“Act Of Piracy!” Belarus Forces Landing Of Plane Headed To Lithuania So Journalist Can Be Taken Off Flight And Arrested.”

Belarus police detain journalist Roman Protasevich in Minsk, Belarus, Sunday, March 26, 2017. Dozens protestors were detained during attempt to rally in downtown Minsk. (AP Photo/Sergei Grits)

There was tension and drama in the skies Sunday and the result of what happened has leaders in Europe and the U.S. scrambling to figure out how to respond. 

Authorities from Belarus scrambled a jet fighter to force a commercial Rynair plane to land so they could detain an opposition-minded journalist who was on board. 

American and European authorities have condemned the action, which some leaders have described as a hijacking. 
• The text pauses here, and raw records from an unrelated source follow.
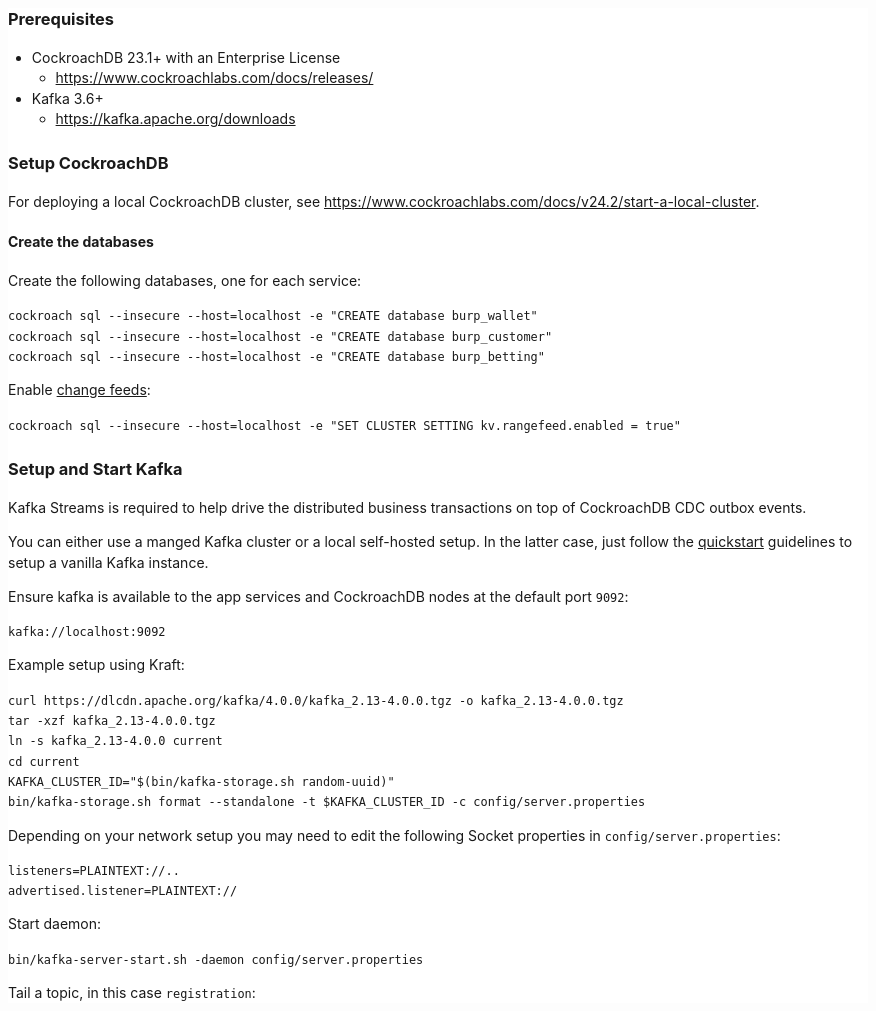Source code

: ### Prerequisites

- CockroachDB 23.1+ with an Enterprise License
    - https://www.cockroachlabs.com/docs/releases/
- Kafka 3.6+
    - https://kafka.apache.org/downloads

### Setup CockroachDB

For deploying a local CockroachDB cluster, 
see https://www.cockroachlabs.com/docs/v24.2/start-a-local-cluster.

#### Create the databases

Create the following databases, one for each service:

    cockroach sql --insecure --host=localhost -e "CREATE database burp_wallet"
    cockroach sql --insecure --host=localhost -e "CREATE database burp_customer"
    cockroach sql --insecure --host=localhost -e "CREATE database burp_betting"

Enable [change feeds](https://www.cockroachlabs.com/docs/stable/create-and-configure-changefeeds#enable-rangefeeds):

    cockroach sql --insecure --host=localhost -e "SET CLUSTER SETTING kv.rangefeed.enabled = true"

### Setup and Start Kafka

Kafka Streams is required to help drive the distributed business transactions on top
of CockroachDB CDC outbox events.

You can either use a manged Kafka cluster or a local self-hosted setup. In the latter case, 
just follow the [quickstart](https://kafka.apache.org/quickstart) guidelines to setup 
a vanilla Kafka instance.

Ensure kafka is available to the app services and CockroachDB nodes at the default port `9092`:

    kafka://localhost:9092

Example setup using Kraft:

    curl https://dlcdn.apache.org/kafka/4.0.0/kafka_2.13-4.0.0.tgz -o kafka_2.13-4.0.0.tgz
    tar -xzf kafka_2.13-4.0.0.tgz
    ln -s kafka_2.13-4.0.0 current
    cd current
    KAFKA_CLUSTER_ID="$(bin/kafka-storage.sh random-uuid)"
    bin/kafka-storage.sh format --standalone -t $KAFKA_CLUSTER_ID -c config/server.properties

Depending on your network setup you may need to edit the following Socket 
properties in `config/server.properties`:

    listeners=PLAINTEXT://..
    advertised.listener=PLAINTEXT://

Start daemon:

    bin/kafka-server-start.sh -daemon config/server.properties

Tail a topic, in this case `registration`:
The plane was in route from Athens to Lithuania when it was suddenly diverted to Minsk, which is the capital of Belarus. A fake bomb alert was part of the ruse that got the plane to change its course. 

The plane was escorted to the ground by a Mig-29 fighter jet.  Once the plane landed, authorities arrested the journalist Roman Protasevich. 

According to witnesses on the plane and reported by Delfi News from Lithuania, Prostavich was shaking once he realized the flight had turned around, and as he was taken away by authorities allegedly said “I’ll get the death penalty here.”

The journalist had previously worked for NEXTA, a Poland based online news service which broadcast footage of was protests against Belarusian President Alexander Lukashenko last year on Telegram. 

Now Prostasevich works for a different news outlet called Belamova.  He is wanted in Belarus on shares of extremism, and authorities have accused him of organizing mass riots and of inciting social hatred. 

The plane was diverted just two minutes before it was set to cross into Lithuanian airspace. 

The United States Senate Foreign Relations Committee Chairman Bob Menendez issued a joint  statement in concert with the heads of seven European parliamentary foreign affairs panels blasting the forced landing and calling it “an act of piracy.”

According to human rights groups, roughly 35,000 people have been detained in Belarus since August, with dozens now serving time in jail.